## Start SOURCE RECORDS

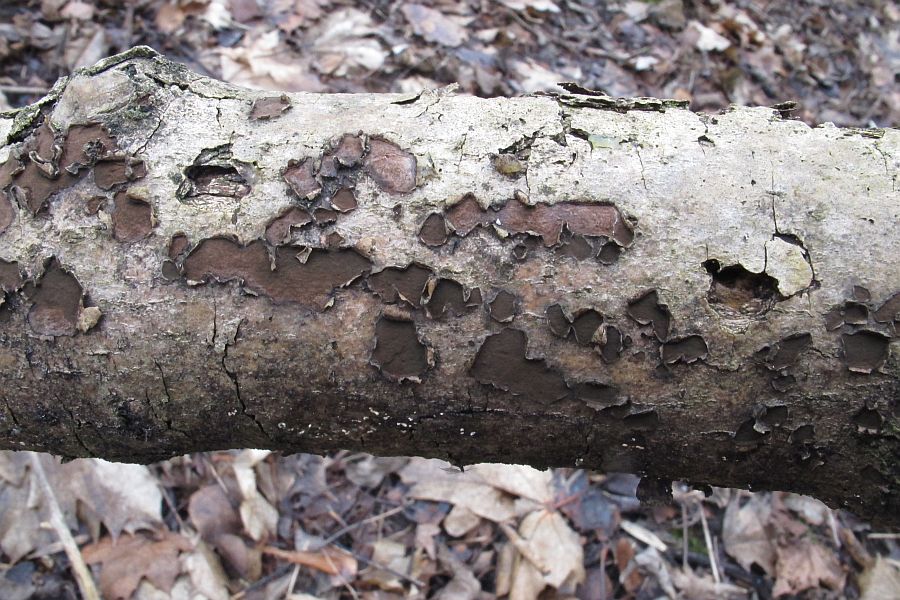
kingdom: Fungi
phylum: Ascomycota
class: Sordariomycetes
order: Xylariales
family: Hypoxylaceae
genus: Hypoxylon
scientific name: Hypoxylon petriniae
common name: nedsænket kulbær
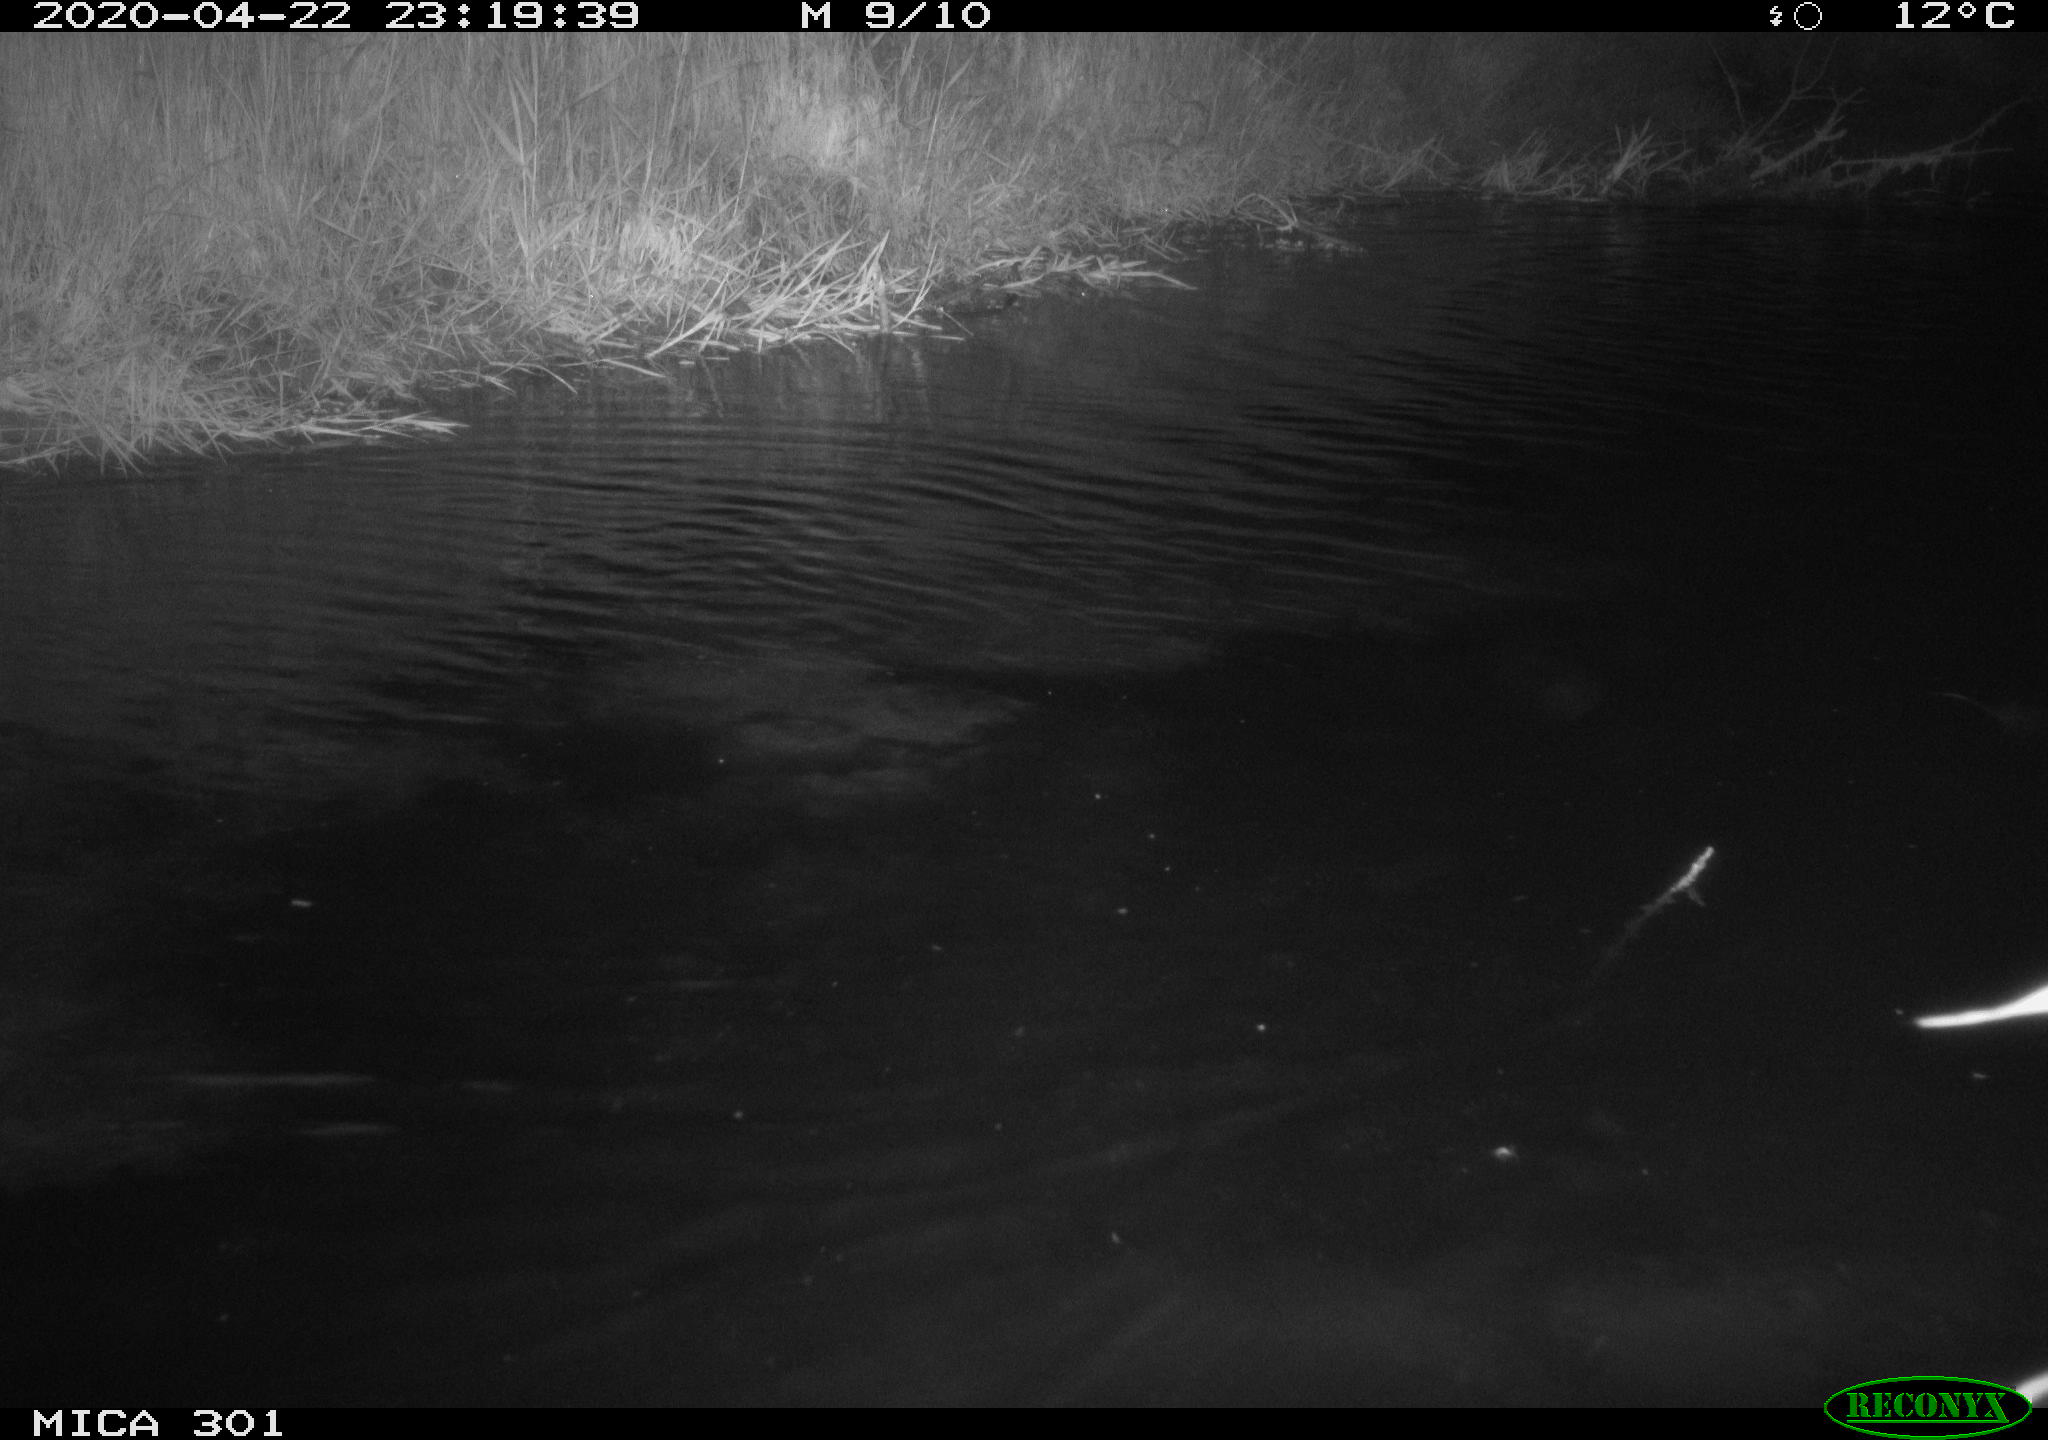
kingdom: Animalia
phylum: Chordata
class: Mammalia
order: Rodentia
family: Castoridae
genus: Castor
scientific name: Castor fiber
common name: Eurasian beaver
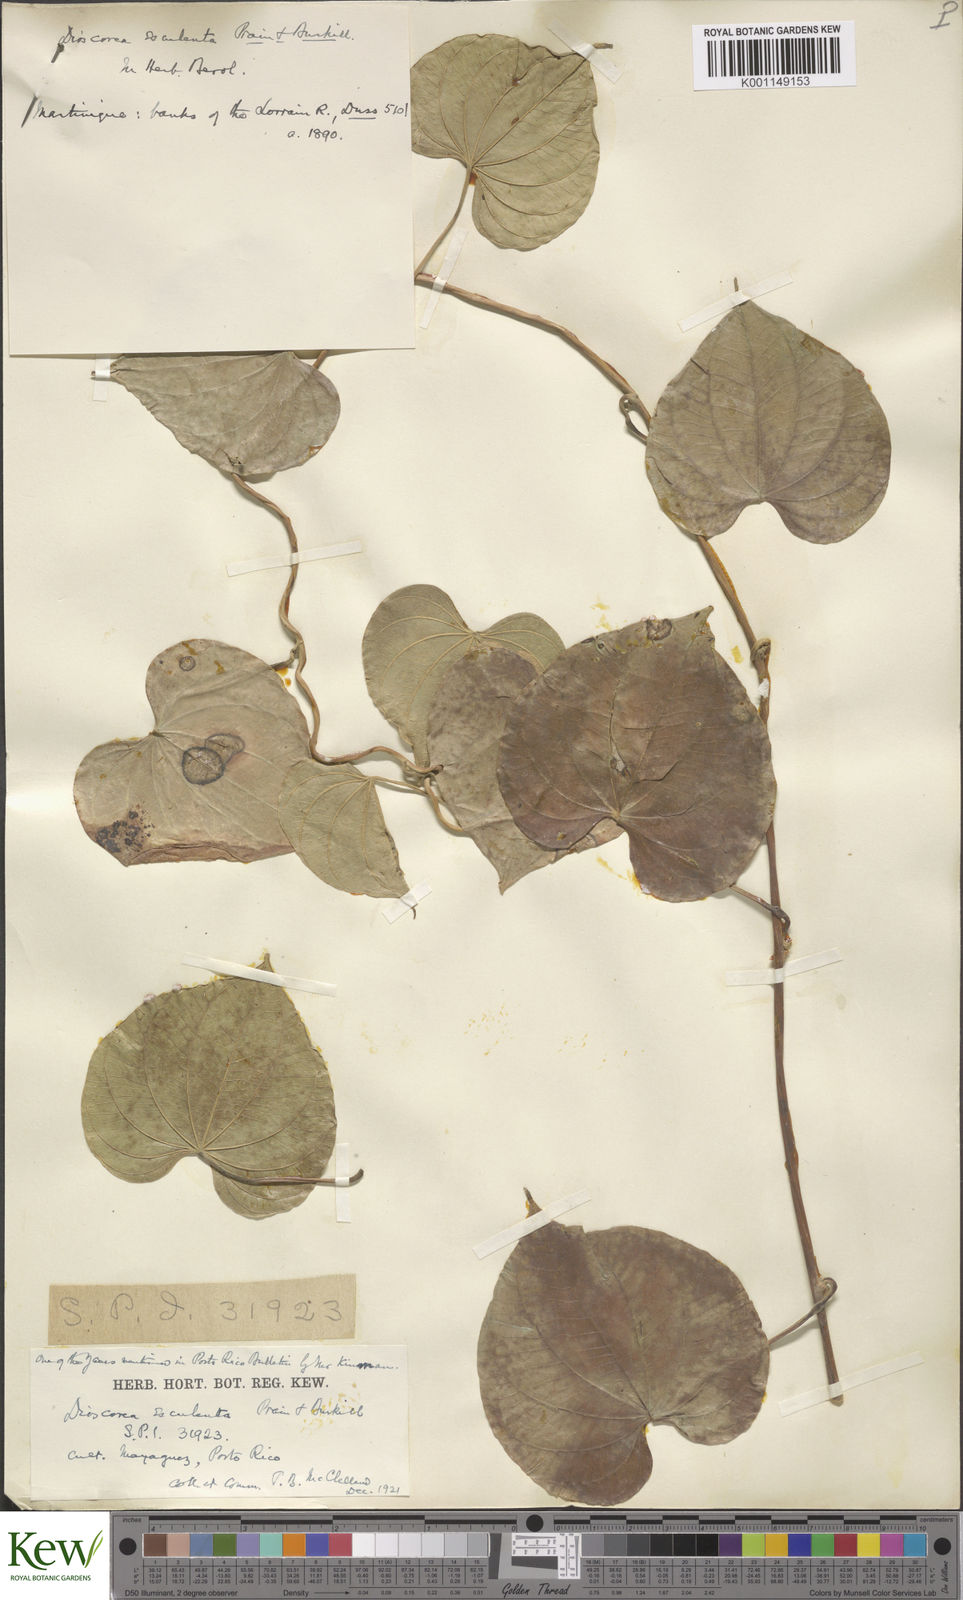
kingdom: Plantae
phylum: Tracheophyta
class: Liliopsida
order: Dioscoreales
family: Dioscoreaceae
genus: Dioscorea
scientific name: Dioscorea esculenta
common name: Chinese yam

## End SOURCE RECORDS

*PROBLEM REQUIREMENTS*.
Recast the lines of these rows as a Markdown table with the columns No. and Line, giving each line its own row number and skipping blank lines. Leave the pictures out.

*TASK OUTPUT*.
| No. | Line |
|---|---|
| 1 | kingdom: Fungi |
| 2 | phylum: Ascomycota |
| 3 | class: Sordariomycetes |
| 4 | order: Xylariales |
| 5 | family: Hypoxylaceae |
| 6 | genus: Hypoxylon |
| 7 | scientific name: Hypoxylon petriniae |
| 8 | common name: nedsænket kulbær |
| 9 | kingdom: Animalia |
| 10 | phylum: Chordata |
| 11 | class: Mammalia |
| 12 | order: Rodentia |
| 13 | family: Castoridae |
| 14 | genus: Castor |
| 15 | scientific name: Castor fiber |
| 16 | common name: Eurasian beaver |
| 17 | kingdom: Plantae |
| 18 | phylum: Tracheophyta |
| 19 | class: Liliopsida |
| 20 | order: Dioscoreales |
| 21 | family: Dioscoreaceae |
| 22 | genus: Dioscorea |
| 23 | scientific name: Dioscorea esculenta |
| 24 | common name: Chinese yam |